Postoperative considerations. (1) In the setting of multiple redo sternotomies and/or multiple APCs, thoracic bleeding may be present and clinically dominate the initial postoperative period. RAP should be closely monitored and maintained at a sufficient level to ensure adequate RV preload. Coagulation factors should be optimized. Bleeding is also a prothrombotic state, placing recently anastamosed APCs at risk for thrombosis. (2) Due to RV hypertrophy, VSD closure, an infundibular incision with RVPAC placement, restrictive RV physiology may be present. Ensuring RV preload via replacing volume loss and maintaining some degree of vasoconstriction improves stroke volume and diminishes swings in blood pressure. Inotropic support with catecholamines is also helpful (NE has excellent B1 and vasoconstrictive properties). (3) Because PVR increases with atelectasis, pulmonary toilet and lung recruitment are important to maintaining patency of small PAs.
Procedure. In more severely affected patients, there is often an absent MPA and hypoplastic (even absent) native branch PAs. In this setting, the initial procedures often include unifocalization of APCs to a central shunt to promote PA growth as an iterative step towards a complete unifocalization and ventricular septation. APCs from the descending aorta may be unifocalized via thoracotomy.
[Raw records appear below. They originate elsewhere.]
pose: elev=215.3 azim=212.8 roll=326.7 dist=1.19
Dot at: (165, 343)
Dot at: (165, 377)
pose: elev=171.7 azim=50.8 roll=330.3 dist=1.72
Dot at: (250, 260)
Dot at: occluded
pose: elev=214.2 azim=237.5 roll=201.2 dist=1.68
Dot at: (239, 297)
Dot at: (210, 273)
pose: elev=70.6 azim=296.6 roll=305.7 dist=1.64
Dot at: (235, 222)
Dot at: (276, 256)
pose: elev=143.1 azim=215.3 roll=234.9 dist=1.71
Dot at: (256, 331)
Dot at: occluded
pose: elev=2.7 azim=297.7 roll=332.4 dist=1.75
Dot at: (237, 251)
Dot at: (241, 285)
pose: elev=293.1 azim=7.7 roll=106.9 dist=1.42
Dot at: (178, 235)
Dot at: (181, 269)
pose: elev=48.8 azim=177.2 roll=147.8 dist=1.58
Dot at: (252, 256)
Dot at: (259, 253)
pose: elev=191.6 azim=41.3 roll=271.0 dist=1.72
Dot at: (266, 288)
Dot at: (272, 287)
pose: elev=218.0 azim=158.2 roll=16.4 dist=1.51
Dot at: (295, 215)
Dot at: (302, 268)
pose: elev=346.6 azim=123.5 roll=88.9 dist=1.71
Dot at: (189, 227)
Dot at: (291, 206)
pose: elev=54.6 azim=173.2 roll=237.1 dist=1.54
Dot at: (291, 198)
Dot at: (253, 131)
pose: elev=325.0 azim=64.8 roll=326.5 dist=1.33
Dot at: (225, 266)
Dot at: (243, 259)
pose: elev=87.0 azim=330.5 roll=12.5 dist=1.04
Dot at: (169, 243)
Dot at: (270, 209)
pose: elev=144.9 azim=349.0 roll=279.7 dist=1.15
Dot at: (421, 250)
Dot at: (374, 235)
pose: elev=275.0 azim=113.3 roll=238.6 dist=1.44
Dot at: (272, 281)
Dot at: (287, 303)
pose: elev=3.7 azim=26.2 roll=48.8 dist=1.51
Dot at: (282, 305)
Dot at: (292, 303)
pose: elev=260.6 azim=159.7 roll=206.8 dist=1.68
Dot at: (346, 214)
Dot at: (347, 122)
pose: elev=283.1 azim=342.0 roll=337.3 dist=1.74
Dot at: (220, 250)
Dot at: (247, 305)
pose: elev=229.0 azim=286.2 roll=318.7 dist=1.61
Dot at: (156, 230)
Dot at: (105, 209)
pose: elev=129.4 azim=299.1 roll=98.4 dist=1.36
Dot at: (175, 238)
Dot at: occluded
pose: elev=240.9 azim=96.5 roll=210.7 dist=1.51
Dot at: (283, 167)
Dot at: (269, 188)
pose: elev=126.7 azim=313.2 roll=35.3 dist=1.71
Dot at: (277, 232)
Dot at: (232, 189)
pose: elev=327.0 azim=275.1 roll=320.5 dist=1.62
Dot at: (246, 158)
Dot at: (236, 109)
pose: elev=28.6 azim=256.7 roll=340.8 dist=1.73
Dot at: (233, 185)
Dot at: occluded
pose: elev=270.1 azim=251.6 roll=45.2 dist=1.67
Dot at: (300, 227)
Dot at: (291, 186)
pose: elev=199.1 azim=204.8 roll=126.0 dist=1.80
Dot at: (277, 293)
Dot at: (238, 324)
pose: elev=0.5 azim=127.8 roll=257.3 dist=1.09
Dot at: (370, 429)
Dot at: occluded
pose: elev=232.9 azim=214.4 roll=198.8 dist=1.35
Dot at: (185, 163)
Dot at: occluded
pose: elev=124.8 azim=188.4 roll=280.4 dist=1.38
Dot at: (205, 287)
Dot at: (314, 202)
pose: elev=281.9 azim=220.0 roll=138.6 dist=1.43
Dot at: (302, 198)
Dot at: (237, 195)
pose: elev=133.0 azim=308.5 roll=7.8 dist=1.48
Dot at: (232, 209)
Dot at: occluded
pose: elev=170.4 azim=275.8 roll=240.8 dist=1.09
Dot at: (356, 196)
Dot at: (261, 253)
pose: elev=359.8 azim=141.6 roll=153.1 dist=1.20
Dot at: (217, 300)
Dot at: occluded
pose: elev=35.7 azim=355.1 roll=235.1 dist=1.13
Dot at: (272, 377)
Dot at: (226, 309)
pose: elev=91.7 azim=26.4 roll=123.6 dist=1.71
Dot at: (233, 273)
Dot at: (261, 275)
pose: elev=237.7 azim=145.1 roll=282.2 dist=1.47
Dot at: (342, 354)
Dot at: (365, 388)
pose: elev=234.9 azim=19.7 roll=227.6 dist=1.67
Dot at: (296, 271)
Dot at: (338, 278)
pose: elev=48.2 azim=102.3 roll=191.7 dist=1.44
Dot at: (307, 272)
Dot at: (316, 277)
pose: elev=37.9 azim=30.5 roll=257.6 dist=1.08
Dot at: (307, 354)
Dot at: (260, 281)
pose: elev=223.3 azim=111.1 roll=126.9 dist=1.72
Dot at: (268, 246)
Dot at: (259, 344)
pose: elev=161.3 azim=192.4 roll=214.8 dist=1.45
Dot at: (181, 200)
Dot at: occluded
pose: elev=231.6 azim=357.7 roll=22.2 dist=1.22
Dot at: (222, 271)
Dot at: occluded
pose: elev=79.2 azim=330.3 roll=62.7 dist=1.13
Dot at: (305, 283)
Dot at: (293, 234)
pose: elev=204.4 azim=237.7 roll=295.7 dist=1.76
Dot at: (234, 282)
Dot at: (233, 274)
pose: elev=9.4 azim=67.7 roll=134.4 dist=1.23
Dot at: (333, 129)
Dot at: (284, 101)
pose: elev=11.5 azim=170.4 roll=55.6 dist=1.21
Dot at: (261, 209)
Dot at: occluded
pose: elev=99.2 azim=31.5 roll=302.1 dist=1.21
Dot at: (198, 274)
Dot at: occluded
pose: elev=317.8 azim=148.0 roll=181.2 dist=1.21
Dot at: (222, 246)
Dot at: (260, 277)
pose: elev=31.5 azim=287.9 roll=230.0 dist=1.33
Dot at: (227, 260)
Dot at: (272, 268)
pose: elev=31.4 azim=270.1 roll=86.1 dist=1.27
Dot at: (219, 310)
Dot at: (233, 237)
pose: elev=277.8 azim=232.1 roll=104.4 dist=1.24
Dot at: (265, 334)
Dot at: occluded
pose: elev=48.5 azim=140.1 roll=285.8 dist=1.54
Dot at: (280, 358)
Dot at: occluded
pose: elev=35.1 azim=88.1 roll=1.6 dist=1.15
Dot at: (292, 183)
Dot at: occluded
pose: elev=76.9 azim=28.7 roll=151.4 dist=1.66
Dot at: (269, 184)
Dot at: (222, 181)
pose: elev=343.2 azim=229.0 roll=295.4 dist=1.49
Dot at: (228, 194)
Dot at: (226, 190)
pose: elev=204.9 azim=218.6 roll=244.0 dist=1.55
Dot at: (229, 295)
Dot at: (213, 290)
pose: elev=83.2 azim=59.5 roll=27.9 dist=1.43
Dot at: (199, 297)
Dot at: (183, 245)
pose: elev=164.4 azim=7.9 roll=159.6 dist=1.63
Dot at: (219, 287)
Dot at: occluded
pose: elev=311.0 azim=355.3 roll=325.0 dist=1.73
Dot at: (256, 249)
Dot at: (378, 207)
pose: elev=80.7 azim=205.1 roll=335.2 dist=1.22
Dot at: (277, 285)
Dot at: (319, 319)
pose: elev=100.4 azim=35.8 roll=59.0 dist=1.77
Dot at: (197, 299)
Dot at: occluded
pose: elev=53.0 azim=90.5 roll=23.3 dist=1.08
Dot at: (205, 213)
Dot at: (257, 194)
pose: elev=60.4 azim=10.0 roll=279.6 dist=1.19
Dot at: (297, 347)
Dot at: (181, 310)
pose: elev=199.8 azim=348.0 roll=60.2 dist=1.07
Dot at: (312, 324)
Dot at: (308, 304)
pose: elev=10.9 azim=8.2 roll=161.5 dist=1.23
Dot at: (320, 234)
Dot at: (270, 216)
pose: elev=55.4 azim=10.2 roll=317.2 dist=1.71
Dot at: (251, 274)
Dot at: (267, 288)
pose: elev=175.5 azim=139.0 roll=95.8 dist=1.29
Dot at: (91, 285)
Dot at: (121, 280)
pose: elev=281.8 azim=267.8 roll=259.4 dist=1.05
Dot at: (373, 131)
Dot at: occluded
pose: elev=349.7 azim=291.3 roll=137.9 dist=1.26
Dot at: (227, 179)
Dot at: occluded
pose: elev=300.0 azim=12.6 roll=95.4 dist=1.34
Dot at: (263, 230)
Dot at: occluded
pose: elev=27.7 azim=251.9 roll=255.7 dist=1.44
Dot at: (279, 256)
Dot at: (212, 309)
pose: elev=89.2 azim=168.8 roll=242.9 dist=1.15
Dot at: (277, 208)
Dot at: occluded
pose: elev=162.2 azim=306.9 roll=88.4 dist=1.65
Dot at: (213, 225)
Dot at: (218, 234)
Postoperative considerations. (1) In the setting of multiple redo sternotomies and/or multiple APCs, thoracic bleeding may be present and should be addressed by correction of medical coagulopathy and occasionally by administration of thrombostabilizing agents. Once bleeding is controlled, thrombus formation within the aortopulmonary shunt or within an APC is considered, and anticoagulation is often indicated. Treatment with antiplatelet agents, including aspirin and tirofiban, are common. (2) Any patient with a central shunt must be monitored for insufficient systemic blood flow (weak pulses, low SvO2, elevated lactic acid), though the PA resistance is commonly elevated such that the concern is more commonly the development of shunt thrombosis. The time of extubation is a particularly high risk period for the development of thrombosis due to valsalva (decreasing PBF transiently) and atelectasis.